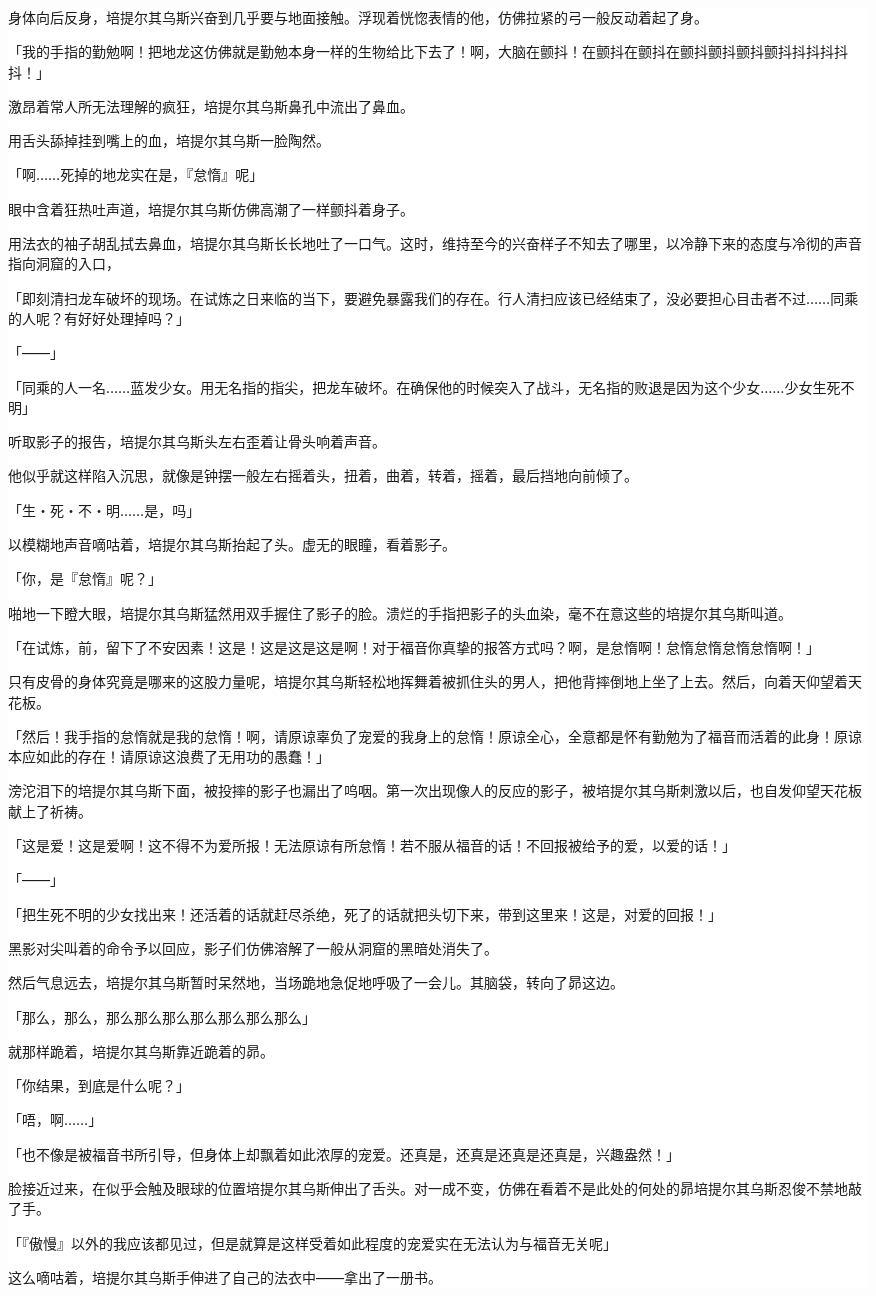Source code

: 身体向后反身，培提尔其乌斯兴奋到几乎要与地面接触。浮现着恍惚表情的他，仿佛拉紧的弓一般反动着起了身。

「我的手指的勤勉啊！把地龙这仿佛就是勤勉本身一样的生物给比下去了！啊，大脑在颤抖！在颤抖在颤抖在颤抖颤抖颤抖颤抖抖抖抖抖抖！」

激昂着常人所无法理解的疯狂，培提尔其乌斯鼻孔中流出了鼻血。

用舌头舔掉挂到嘴上的血，培提尔其乌斯一脸陶然。

「啊……死掉的地龙实在是，『怠惰』呢」

眼中含着狂热吐声道，培提尔其乌斯仿佛高潮了一样颤抖着身子。

用法衣的袖子胡乱拭去鼻血，培提尔其乌斯长长地吐了一口气。这时，维持至今的兴奋样子不知去了哪里，以冷静下来的态度与冷彻的声音指向洞窟的入口，

「即刻清扫龙车破坏的现场。在试炼之日来临的当下，要避免暴露我们的存在。行人清扫应该已经结束了，没必要担心目击者不过……同乘的人呢？有好好处理掉吗？」

「——」

「同乘的人一名……蓝发少女。用无名指的指尖，把龙车破坏。在确保他的时候突入了战斗，无名指的败退是因为这个少女……少女生死不明」

听取影子的报告，培提尔其乌斯头左右歪着让骨头响着声音。

他似乎就这样陷入沉思，就像是钟摆一般左右摇着头，扭着，曲着，转着，摇着，最后挡地向前倾了。

「生・死・不・明……是，吗」

以模糊地声音嘀咕着，培提尔其乌斯抬起了头。虚无的眼瞳，看着影子。

「你，是『怠惰』呢？」

啪地一下瞪大眼，培提尔其乌斯猛然用双手握住了影子的脸。溃烂的手指把影子的头血染，毫不在意这些的培提尔其乌斯叫道。

「在试炼，前，留下了不安因素！这是！这是这是这是啊！对于福音你真挚的报答方式吗？啊，是怠惰啊！怠惰怠惰怠惰怠惰啊！」

只有皮骨的身体究竟是哪来的这股力量呢，培提尔其乌斯轻松地挥舞着被抓住头的男人，把他背摔倒地上坐了上去。然后，向着天仰望着天花板。

「然后！我手指的怠惰就是我的怠惰！啊，请原谅辜负了宠爱的我身上的怠惰！原谅全心，全意都是怀有勤勉为了福音而活着的此身！原谅本应如此的存在！请原谅这浪费了无用功的愚蠢！」

滂沱泪下的培提尔其乌斯下面，被投摔的影子也漏出了呜咽。第一次出现像人的反应的影子，被培提尔其乌斯刺激以后，也自发仰望天花板献上了祈祷。

「这是爱！这是爱啊！这不得不为爱所报！无法原谅有所怠惰！若不服从福音的话！不回报被给予的爱，以爱的话！」

「——」

「把生死不明的少女找出来！还活着的话就赶尽杀绝，死了的话就把头切下来，带到这里来！这是，对爱的回报！」

黑影对尖叫着的命令予以回应，影子们仿佛溶解了一般从洞窟的黑暗处消失了。

然后气息远去，培提尔其乌斯暂时呆然地，当场跪地急促地呼吸了一会儿。其脑袋，转向了昴这边。

「那么，那么，那么那么那么那么那么那么那么」

就那样跪着，培提尔其乌斯靠近跪着的昴。

「你结果，到底是什么呢？」

「唔，啊……」

「也不像是被福音书所引导，但身体上却飘着如此浓厚的宠爱。还真是，还真是还真是还真是，兴趣盎然！」

脸接近过来，在似乎会触及眼球的位置培提尔其乌斯伸出了舌头。对一成不变，仿佛在看着不是此处的何处的昴培提尔其乌斯忍俊不禁地敲了手。

「『傲慢』以外的我应该都见过，但是就算是这样受着如此程度的宠爱实在无法认为与福音无关呢」

这么嘀咕着，培提尔其乌斯手伸进了自己的法衣中——拿出了一册书。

*****

Render the records above as a Markdown table with a Row column holding the row number and a Line column holding each non-blank line, omitting the pictures.

> _Answer for this exercise_:
| Row | Line |
|---|---|
| 1 | Source code |
| 2 | : 身体向后反身，培提尔其乌斯兴奋到几乎要与地面接触。浮现着恍惚表情的他，仿佛拉紧的弓一般反动着起了身。 |
| 3 | 「我的手指的勤勉啊！把地龙这仿佛就是勤勉本身一样的生物给比下去了！啊，大脑在颤抖！在颤抖在颤抖在颤抖颤抖颤抖颤抖抖抖抖抖抖！」 |
| 4 | 激昂着常人所无法理解的疯狂，培提尔其乌斯鼻孔中流出了鼻血。 |
| 5 | 用舌头舔掉挂到嘴上的血，培提尔其乌斯一脸陶然。 |
| 6 | 「啊……死掉的地龙实在是，『怠惰』呢」 |
| 7 | 眼中含着狂热吐声道，培提尔其乌斯仿佛高潮了一样颤抖着身子。 |
| 8 | 用法衣的袖子胡乱拭去鼻血，培提尔其乌斯长长地吐了一口气。这时，维持至今的兴奋样子不知去了哪里，以冷静下来的态度与冷彻的声音指向洞窟的入口， |
| 9 | 「即刻清扫龙车破坏的现场。在试炼之日来临的当下，要避免暴露我们的存在。行人清扫应该已经结束了，没必要担心目击者不过……同乘的人呢？有好好处理掉吗？」 |
| 10 | 「——」 |
| 11 | 「同乘的人一名……蓝发少女。用无名指的指尖，把龙车破坏。在确保他的时候突入了战斗，无名指的败退是因为这个少女……少女生死不明」 |
| 12 | 听取影子的报告，培提尔其乌斯头左右歪着让骨头响着声音。 |
| 13 | 他似乎就这样陷入沉思，就像是钟摆一般左右摇着头，扭着，曲着，转着，摇着，最后挡地向前倾了。 |
| 14 | 「生・死・不・明……是，吗」 |
| 15 | 以模糊地声音嘀咕着，培提尔其乌斯抬起了头。虚无的眼瞳，看着影子。 |
| 16 | 「你，是『怠惰』呢？」 |
| 17 | 啪地一下瞪大眼，培提尔其乌斯猛然用双手握住了影子的脸。溃烂的手指把影子的头血染，毫不在意这些的培提尔其乌斯叫道。 |
| 18 | 「在试炼，前，留下了不安因素！这是！这是这是这是啊！对于福音你真挚的报答方式吗？啊，是怠惰啊！怠惰怠惰怠惰怠惰啊！」 |
| 19 | 只有皮骨的身体究竟是哪来的这股力量呢，培提尔其乌斯轻松地挥舞着被抓住头的男人，把他背摔倒地上坐了上去。然后，向着天仰望着天花板。 |
| 20 | 「然后！我手指的怠惰就是我的怠惰！啊，请原谅辜负了宠爱的我身上的怠惰！原谅全心，全意都是怀有勤勉为了福音而活着的此身！原谅本应如此的存在！请原谅这浪费了无用功的愚蠢！」 |
| 21 | 滂沱泪下的培提尔其乌斯下面，被投摔的影子也漏出了呜咽。第一次出现像人的反应的影子，被培提尔其乌斯刺激以后，也自发仰望天花板献上了祈祷。 |
| 22 | 「这是爱！这是爱啊！这不得不为爱所报！无法原谅有所怠惰！若不服从福音的话！不回报被给予的爱，以爱的话！」 |
| 23 | 「——」 |
| 24 | 「把生死不明的少女找出来！还活着的话就赶尽杀绝，死了的话就把头切下来，带到这里来！这是，对爱的回报！」 |
| 25 | 黑影对尖叫着的命令予以回应，影子们仿佛溶解了一般从洞窟的黑暗处消失了。 |
| 26 | 然后气息远去，培提尔其乌斯暂时呆然地，当场跪地急促地呼吸了一会儿。其脑袋，转向了昴这边。 |
| 27 | 「那么，那么，那么那么那么那么那么那么那么」 |
| 28 | 就那样跪着，培提尔其乌斯靠近跪着的昴。 |
| 29 | 「你结果，到底是什么呢？」 |
| 30 | 「唔，啊……」 |
| 31 | 「也不像是被福音书所引导，但身体上却飘着如此浓厚的宠爱。还真是，还真是还真是还真是，兴趣盎然！」 |
| 32 | 脸接近过来，在似乎会触及眼球的位置培提尔其乌斯伸出了舌头。对一成不变，仿佛在看着不是此处的何处的昴培提尔其乌斯忍俊不禁地敲了手。 |
| 33 | 「『傲慢』以外的我应该都见过，但是就算是这样受着如此程度的宠爱实在无法认为与福音无关呢」 |
| 34 | 这么嘀咕着，培提尔其乌斯手伸进了自己的法衣中——拿出了一册书。 |